Una coppia di mercanti d’arte che, insieme ai figli, si trasferisce in una lussuosa villa in Costa Brava per l’estate. Lì, tra pomeriggi passati in piscina, gite in barca e cene all’aperto, Ana ha solo il tempo di fumare una sigaretta di nascosto o dare da mangiare a un gatto randagio senza essere vista. Bagni da pulire, vetrate da rendere impeccabili, letti da rifare senza pieghe, portate da preparare, vestiti da stirare. La giornata è scandita da doveri. Fino a quando Ana non incontra la domestica dei vicini, Gisela (Nany Tovar), colombiana come lei, che le insegnerà a godersi un po’ di più la sua libertà e le aprirà gli occhi sulle false promesse contrattuali dei suoi rispettabili datori di lavoro.
The Quiet Maid, presented by Steven Soderbergh
Adattamento dell’omonimo cortometraggio del 2020 del trentaduenne Miguel Faus, The Quiet Maid, dopo essere stato proiettato in diversi festival è approdato oltreoceano su HBO Max ricevendo l’Andrews/Bernard Award, premio deciso e finanziato da Steven Soderbergh – il cui nome compare all’inizio del film al fianco di un “presented by”- con la sua casa di produzione, l’Extension 765. Il riconoscimento ha portato il regista spagnolo ad ottenere 100.000 dollari in fondi di post-produzione al Sundance Film Festival del 2023. Ma non è tutto, perché la pellicola è la prima produzione europea ad essere stata finanziata dalla vendita di NTF (un tipo di bene non fungibile che serve per certificare proprietà e autenticità, ndr).

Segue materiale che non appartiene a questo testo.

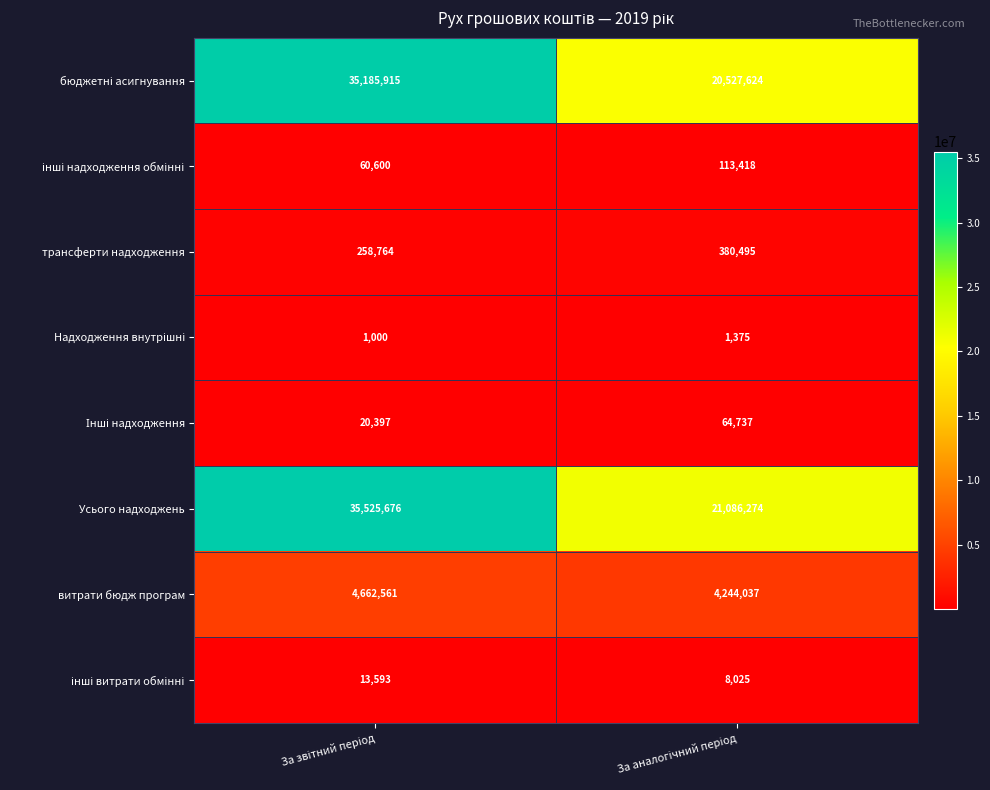

What is the difference between the maximum and minimum values in the витрати бюдж програм series?

418524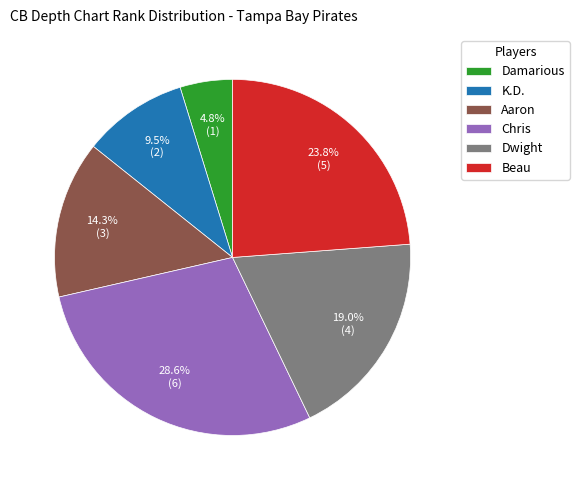

Combined, do Dwight and Chris account for over 50%?

No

Un dato che si intreccia alla perfezione con la trama del film.
Il titolo originale, Calladita, si rifà all’espressione “calladita más bonita” che, se riferito ad una donna, sta a sottolineare come la tranquillità e il silenzio la rendono “più carina”. Non è un caso che per tutto il film i datori di lavoro di Ana vogliano da lei discrezione o che si parli di lei come se la giovane donna non fosse presente. Una semplice domestica e quindi considerata nella scala sociale un bel po’ di gradini sotto chi le paga lo stipendio. Al centro del film l’ottima interpretazione di Paula Grimaldo che incarna le tante sfumature del suo personaggio in un crescendo che porta fino al climax finale. In quest’ottica è interessante il lavoro fatto da Faus sulla regia.

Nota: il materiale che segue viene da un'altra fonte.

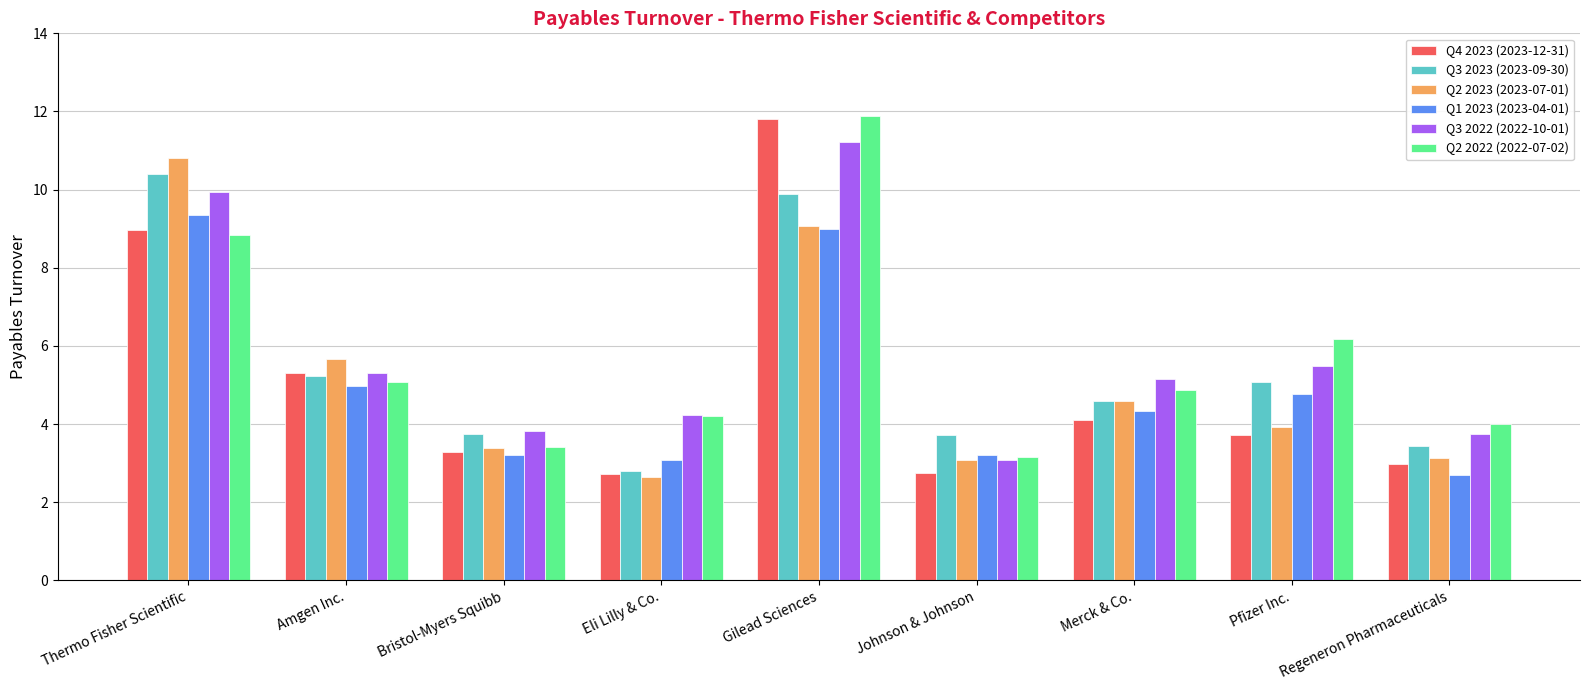

The value of Q3 2022 (2022-10-01) at Pfizer Inc. is 5.5. True or false?

True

Un film che si muove con la sua protagonista
Dalle immagini statiche della prima parte del film che riflettono le regole seguite da Ana, il suo essere ligia al dovere e la costrizione nella quale sente di trovarsi, ecco che nella seconda parte la macchina da presa la segue liberamente nei movimenti. Una fluidità che va di pari passo con la consapevolezza acquisita dalla protagonista. Brillante grazie alla fotografia satura e vivida di Antonio Galisteo, The Quiet Maid si inserisce in una tradizione cinematografica che porta in scena la lotta di classe e l’ingiustizia sociale.

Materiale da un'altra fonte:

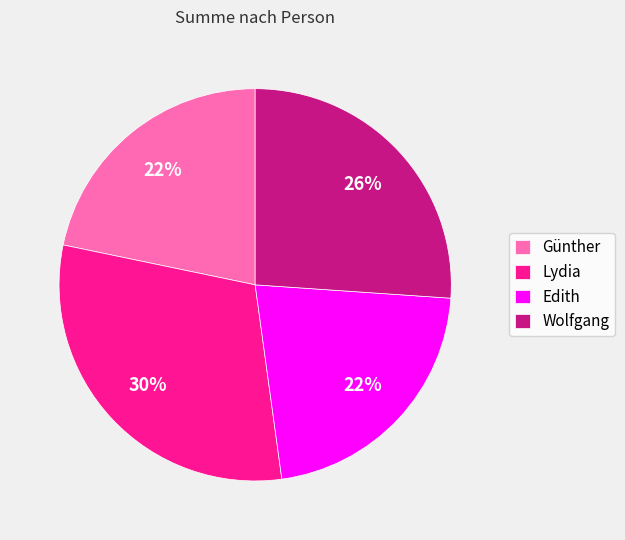

Which slice is the largest?

Lydia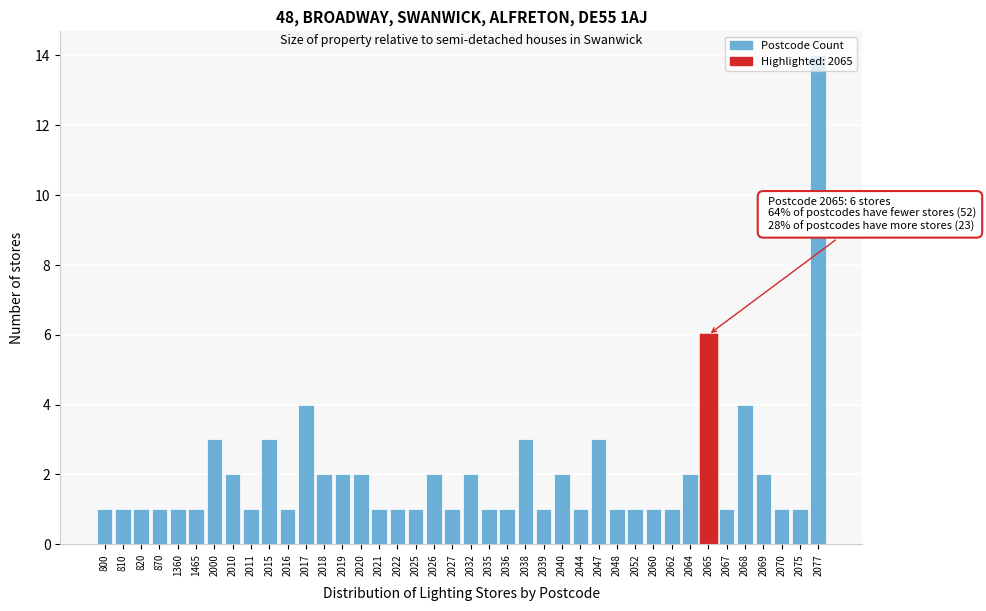

What is the greatest value displayed?

14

Lo fa alternando la satira al dramma, prendendosi gioco della pochezza umana di chi è ossessionato dalle apparenze – che sia una cena con ospiti o un post Instagram – e le difficoltà e umiliazioni che deve vivere chi parte svantaggiato a causa del proprio status sociale. The Quiet Maid è un debutto che parte da un soggetto spesso battuto e, in certi casi – basti pensare a Trinagle of Sadness – con esiti molto più esaltanti, ma che ha il pregio di saper trovare la sua cifra e ragion d’essere. Racchiuse in un finale in cui la rivalsa ha un retrogusto doppiamente soddisfacente perché capace di beffarsi di ricchi pretenziosi e piccoli uomini schifosi. “Calladita más bonita”. Fino a quando non ci si ribella.